Link Checkers

While preparing a quote for a client to convert their static web site to Drupal, I wanted to make sure that I knew how many pages the site spanned. Normally that's an easy task, but their previous webmaster did little in the way of organization, leaving dozens of old files littering the hosting account.

I thought perhaps that I could use a sitemap creator to crawl the site and give me a list of the pages. That was a good thought, but I soon realized that what would be more useful to me in the long run was a link checker—something that would check all the resources on a site and report what the site used and any missing pieces.

As always, my first stop was I found a number of sitemap tools and link checkers listed there, some of which I was able to bypass right away because they were no longer supported (date of last update was over two years ago) or had many poor reviews.

Since at this point I was looking for a sitemap creator, I started with RAGE Sitemap Automator ($30). I was already familiar with RAGE products, having considered (and, eventually, passing on) RAGE Domainer as a tool to keep track of my domains. Sitemap Automator is a good looking program, Mac-like in appearance, but I quickly decided this wasn't the class of product that I wanted. I really needed something to do link checking.

iGooMap ($25) and WebLight ($33) also generate sitemaps. HTML validation and link checking are built into WebLight, but the app is so non-intuitive and ugly that it simply wasn't an option for me. iGooMap has nothing going for it over Sitemap Automator.

Two tools from the same developer were next to come across my desktop. Integrity (Donation) is a basic link checker, while Scrutiny ($30)adds sitemap, SEO, and HTML validation features.

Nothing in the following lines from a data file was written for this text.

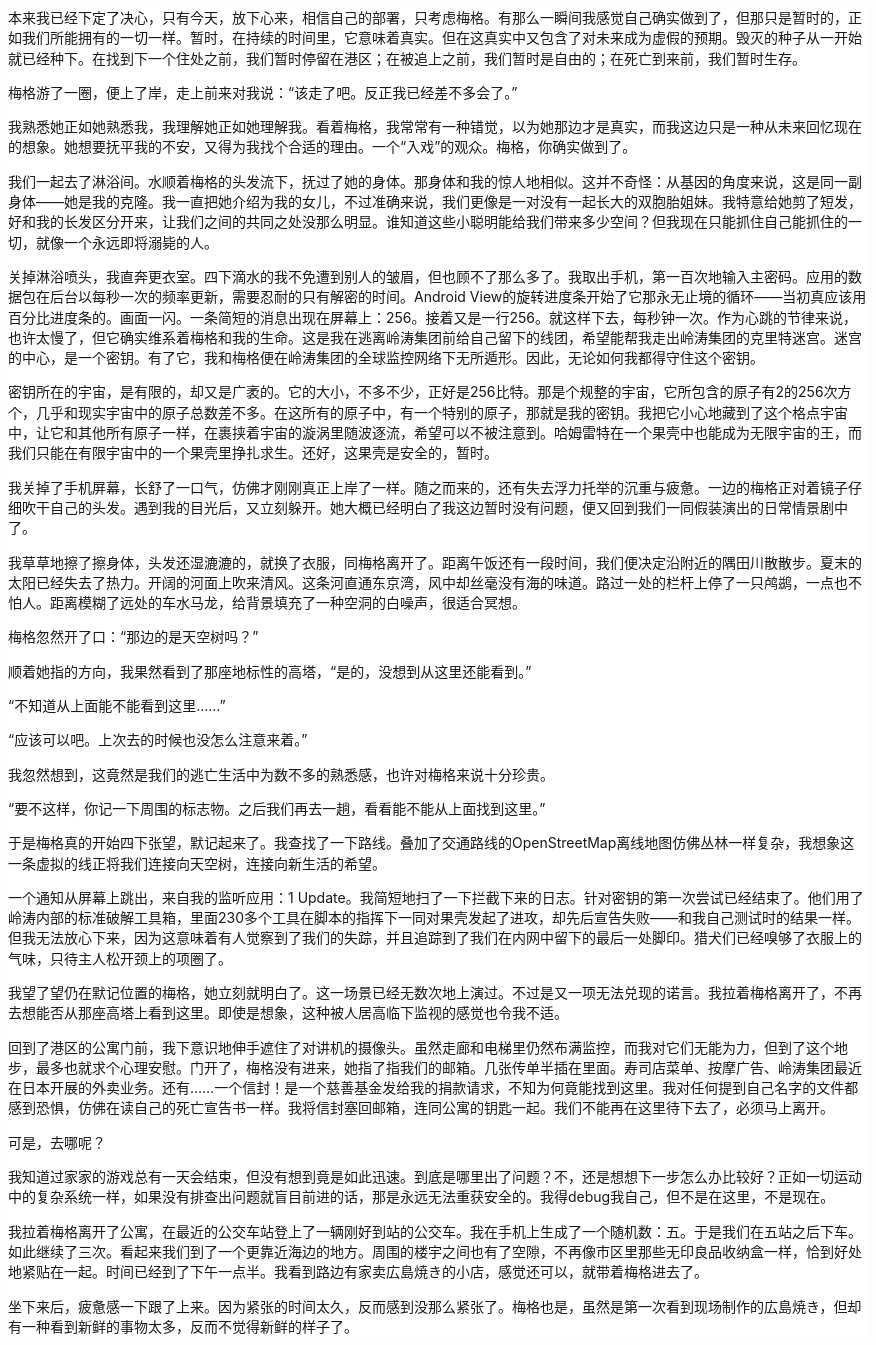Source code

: 本来我已经下定了决心，只有今天，放下心来，相信自己的部署，只考虑梅格。有那么一瞬间我感觉自己确实做到了，但那只是暂时的，正如我们所能拥有的一切一样。暂时，在持续的时间里，它意味着真实。但在这真实中又包含了对未来成为虚假的预期。毁灭的种子从一开始就已经种下。在找到下一个住处之前，我们暂时停留在港区；在被追上之前，我们暂时是自由的；在死亡到来前，我们暂时生存。

梅格游了一圈，便上了岸，走上前来对我说：“该走了吧。反正我已经差不多会了。”

我熟悉她正如她熟悉我，我理解她正如她理解我。看着梅格，我常常有一种错觉，以为她那边才是真实，而我这边只是一种从未来回忆现在的想象。她想要抚平我的不安，又得为我找个合适的理由。一个“入戏”的观众。梅格，你确实做到了。

我们一起去了淋浴间。水顺着梅格的头发流下，抚过了她的身体。那身体和我的惊人地相似。这并不奇怪：从基因的角度来说，这是同一副身体——她是我的克隆。我一直把她介绍为我的女儿，不过准确来说，我们更像是一对没有一起长大的双胞胎姐妹。我特意给她剪了短发，好和我的长发区分开来，让我们之间的共同之处没那么明显。谁知道这些小聪明能给我们带来多少空间？但我现在只能抓住自己能抓住的一切，就像一个永远即将溺毙的人。

关掉淋浴喷头，我直奔更衣室。四下滴水的我不免遭到别人的皱眉，但也顾不了那么多了。我取出手机，第一百次地输入主密码。应用的数据包在后台以每秒一次的频率更新，需要忍耐的只有解密的时间。Android View的旋转进度条开始了它那永无止境的循环——当初真应该用百分比进度条的。画面一闪。一条简短的消息出现在屏幕上：256。接着又是一行256。就这样下去，每秒钟一次。作为心跳的节律来说，也许太慢了，但它确实维系着梅格和我的生命。这是我在逃离岭涛集团前给自己留下的线团，希望能帮我走出岭涛集团的克里特迷宫。迷宫的中心，是一个密钥。有了它，我和梅格便在岭涛集团的全球监控网络下无所遁形。因此，无论如何我都得守住这个密钥。

密钥所在的宇宙，是有限的，却又是广袤的。它的大小，不多不少，正好是256比特。那是个规整的宇宙，它所包含的原子有2的256次方个，几乎和现实宇宙中的原子总数差不多。在这所有的原子中，有一个特别的原子，那就是我的密钥。我把它小心地藏到了这个格点宇宙中，让它和其他所有原子一样，在裹挟着宇宙的漩涡里随波逐流，希望可以不被注意到。哈姆雷特在一个果壳中也能成为无限宇宙的王，而我们只能在有限宇宙中的一个果壳里挣扎求生。还好，这果壳是安全的，暂时。

我关掉了手机屏幕，长舒了一口气，仿佛才刚刚真正上岸了一样。随之而来的，还有失去浮力托举的沉重与疲惫。一边的梅格正对着镜子仔细吹干自己的头发。遇到我的目光后，又立刻躲开。她大概已经明白了我这边暂时没有问题，便又回到我们一同假装演出的日常情景剧中了。

我草草地擦了擦身体，头发还湿漉漉的，就换了衣服，同梅格离开了。距离午饭还有一段时间，我们便决定沿附近的隅田川散散步。夏末的太阳已经失去了热力。开阔的河面上吹来清风。这条河直通东京湾，风中却丝毫没有海的味道。路过一处的栏杆上停了一只鸬鹚，一点也不怕人。距离模糊了远处的车水马龙，给背景填充了一种空洞的白噪声，很适合冥想。

梅格忽然开了口：“那边的是天空树吗？”

顺着她指的方向，我果然看到了那座地标性的高塔，“是的，没想到从这里还能看到。”

“不知道从上面能不能看到这里……”

“应该可以吧。上次去的时候也没怎么注意来着。”

我忽然想到，这竟然是我们的逃亡生活中为数不多的熟悉感，也许对梅格来说十分珍贵。

“要不这样，你记一下周围的标志物。之后我们再去一趟，看看能不能从上面找到这里。”

于是梅格真的开始四下张望，默记起来了。我查找了一下路线。叠加了交通路线的OpenStreetMap离线地图仿佛丛林一样复杂，我想象这一条虚拟的线正将我们连接向天空树，连接向新生活的希望。

一个通知从屏幕上跳出，来自我的监听应用：1 Update。我简短地扫了一下拦截下来的日志。针对密钥的第一次尝试已经结束了。他们用了岭涛内部的标准破解工具箱，里面230多个工具在脚本的指挥下一同对果壳发起了进攻，却先后宣告失败——和我自己测试时的结果一样。但我无法放心下来，因为这意味着有人觉察到了我们的失踪，并且追踪到了我们在内网中留下的最后一处脚印。猎犬们已经嗅够了衣服上的气味，只待主人松开颈上的项圈了。

我望了望仍在默记位置的梅格，她立刻就明白了。这一场景已经无数次地上演过。不过是又一项无法兑现的诺言。我拉着梅格离开了，不再去想能否从那座高塔上看到这里。即使是想象，这种被人居高临下监视的感觉也令我不适。

回到了港区的公寓门前，我下意识地伸手遮住了对讲机的摄像头。虽然走廊和电梯里仍然布满监控，而我对它们无能为力，但到了这个地步，最多也就求个心理安慰。门开了，梅格没有进来，她指了指我们的邮箱。几张传单半插在里面。寿司店菜单、按摩广告、岭涛集团最近在日本开展的外卖业务。还有……一个信封！是一个慈善基金发给我的捐款请求，不知为何竟能找到这里。我对任何提到自己名字的文件都感到恐惧，仿佛在读自己的死亡宣告书一样。我将信封塞回邮箱，连同公寓的钥匙一起。我们不能再在这里待下去了，必须马上离开。

可是，去哪呢？

我知道过家家的游戏总有一天会结束，但没有想到竟是如此迅速。到底是哪里出了问题？不，还是想想下一步怎么办比较好？正如一切运动中的复杂系统一样，如果没有排查出问题就盲目前进的话，那是永远无法重获安全的。我得debug我自己，但不是在这里，不是现在。

我拉着梅格离开了公寓，在最近的公交车站登上了一辆刚好到站的公交车。我在手机上生成了一个随机数：五。于是我们在五站之后下车。如此继续了三次。看起来我们到了一个更靠近海边的地方。周围的楼宇之间也有了空隙，不再像市区里那些无印良品收纳盒一样，恰到好处地紧贴在一起。时间已经到了下午一点半。我看到路边有家卖広島焼き的小店，感觉还可以，就带着梅格进去了。

坐下来后，疲惫感一下跟了上来。因为紧张的时间太久，反而感到没那么紧张了。梅格也是，虽然是第一次看到现场制作的広島焼き，但却有一种看到新鲜的事物太多，反而不觉得新鲜的样子了。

As I began reviewing link checkers, certain features became important to me; both of these applications allow the user to set per-site delays to the scanner, so as not to overload the server, and have the ability to pause a scan and optionally scan for missing images.

However, Integrity has some bugs in the area of saving profiles (sites and their settings) and Scrutiny has some odd user interface issues that make me uncomfortable using it. Also, both suffer from a bug that makes the scanner treat URLs with 'www.' in them as a different site than those without the subdomain. The developer has indicated that this will be fixed in a later version.

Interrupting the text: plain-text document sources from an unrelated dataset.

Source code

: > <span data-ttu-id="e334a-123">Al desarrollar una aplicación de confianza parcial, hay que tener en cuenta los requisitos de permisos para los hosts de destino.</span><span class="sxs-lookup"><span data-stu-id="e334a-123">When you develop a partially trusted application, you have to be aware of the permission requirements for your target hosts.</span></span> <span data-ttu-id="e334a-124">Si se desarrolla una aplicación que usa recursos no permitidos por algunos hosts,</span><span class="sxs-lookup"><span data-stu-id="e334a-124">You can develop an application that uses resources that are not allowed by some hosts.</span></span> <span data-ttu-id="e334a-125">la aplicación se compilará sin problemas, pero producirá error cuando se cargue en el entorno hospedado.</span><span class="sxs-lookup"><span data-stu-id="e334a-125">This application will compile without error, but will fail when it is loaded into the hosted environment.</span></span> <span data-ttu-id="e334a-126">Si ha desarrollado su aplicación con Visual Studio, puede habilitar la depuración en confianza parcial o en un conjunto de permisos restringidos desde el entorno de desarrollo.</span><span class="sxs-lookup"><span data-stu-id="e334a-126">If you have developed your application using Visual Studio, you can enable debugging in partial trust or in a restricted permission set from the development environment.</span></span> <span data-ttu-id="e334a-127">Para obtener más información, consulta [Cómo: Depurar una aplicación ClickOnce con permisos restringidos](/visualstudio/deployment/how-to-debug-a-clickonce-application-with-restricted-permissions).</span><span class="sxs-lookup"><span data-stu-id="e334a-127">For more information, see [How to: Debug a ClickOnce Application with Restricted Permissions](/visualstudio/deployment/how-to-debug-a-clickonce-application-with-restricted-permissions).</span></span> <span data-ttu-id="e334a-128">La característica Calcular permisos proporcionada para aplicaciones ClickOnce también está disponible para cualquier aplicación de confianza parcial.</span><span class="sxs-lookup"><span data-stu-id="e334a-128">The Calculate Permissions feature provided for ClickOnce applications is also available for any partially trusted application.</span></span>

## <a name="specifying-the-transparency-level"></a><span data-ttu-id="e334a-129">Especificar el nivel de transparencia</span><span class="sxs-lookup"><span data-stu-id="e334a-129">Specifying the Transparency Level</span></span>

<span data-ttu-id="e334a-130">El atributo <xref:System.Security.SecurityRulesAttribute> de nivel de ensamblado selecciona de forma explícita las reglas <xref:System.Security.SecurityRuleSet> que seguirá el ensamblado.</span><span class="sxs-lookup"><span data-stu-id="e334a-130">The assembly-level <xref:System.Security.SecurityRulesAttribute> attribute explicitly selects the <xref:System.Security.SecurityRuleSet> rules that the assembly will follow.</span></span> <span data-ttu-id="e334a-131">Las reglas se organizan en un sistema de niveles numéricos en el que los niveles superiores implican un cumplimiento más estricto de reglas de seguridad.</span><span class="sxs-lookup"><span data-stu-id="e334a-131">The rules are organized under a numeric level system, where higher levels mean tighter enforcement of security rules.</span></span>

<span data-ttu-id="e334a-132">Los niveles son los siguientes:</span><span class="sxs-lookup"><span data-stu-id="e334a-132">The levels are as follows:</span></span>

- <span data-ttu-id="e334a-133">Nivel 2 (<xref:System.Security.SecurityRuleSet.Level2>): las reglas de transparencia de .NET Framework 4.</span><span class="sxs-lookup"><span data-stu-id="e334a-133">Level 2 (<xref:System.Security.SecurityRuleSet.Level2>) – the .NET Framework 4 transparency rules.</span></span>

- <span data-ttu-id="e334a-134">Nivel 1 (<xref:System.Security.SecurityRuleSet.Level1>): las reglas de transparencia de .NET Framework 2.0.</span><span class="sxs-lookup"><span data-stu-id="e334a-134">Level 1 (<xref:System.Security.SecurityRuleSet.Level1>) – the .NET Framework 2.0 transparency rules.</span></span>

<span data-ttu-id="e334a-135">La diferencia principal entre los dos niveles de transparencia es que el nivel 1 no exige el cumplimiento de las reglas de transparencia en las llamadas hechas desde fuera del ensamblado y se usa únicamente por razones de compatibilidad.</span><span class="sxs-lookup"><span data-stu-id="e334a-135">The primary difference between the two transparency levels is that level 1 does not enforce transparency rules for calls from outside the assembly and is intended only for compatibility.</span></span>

Two programs win honorable mention for being particularly ugly and non-Mac-like: LinkByLink ($80)and BLT (Better Link Tester) ($20). LinkByLink also loses points for being a Java application and for shipping with a non-working HTML validator. On the plus side, though, it lists results with content type and modification date, and it checks for some JavaScript and Flash files. BLT also picks up those additional resources and was particularly fast in its scan without taking down my test site (as others did if they didn't have a delay), but being ugly and non-intuitive takes it out of the running.

The final two apps bracket the extremes of pricing. LinkChecker is free, but using it comes with a high cost of complexity. Most of its settings are manipulated with an INI-style configuration file and there are no profiles. Also, I could not complete my survey of the test site as a result of no delay between page checks. Two features, though, were present that I wish were in other products: robots.txt enforcement and resource checking in the HEAD tag.

Deep Trawl ($149) surprised me. Normally Java applications are ugly, but Deep Trawl departed so radically from the design of the other apps that it was easy to ignore the quirks that showed it wasn't a native Mac application. And the addition of such features as a built-in HTML validator, FTP client, HTML editor and scheduler (among others) make the program well worth the price.

In the end, there's no clear winner for me. Only one app was truly Mac-like and it (RAGE Sitemap Automator) isn't really a link checker. Only one checked all resources (LinkChecker), but it suffers from being overly complex.

Of the rest, my faves are Deep Trawl and Scrutiny. Deep Trawl costs more than I want to spend right now; it also failed to complete the site survey because the server (apparently) limits connections from a single client and the app cannot be throttled by setting a delay between checks.

Scrutiny, as noted above, isn't a polished app. And there are features found in other apps I'd like it to have, like robots.txt exclusion and full resource checking. However, its price is more appealing than Deep Trawl's, so I suspect many users will overlook these shortcomings.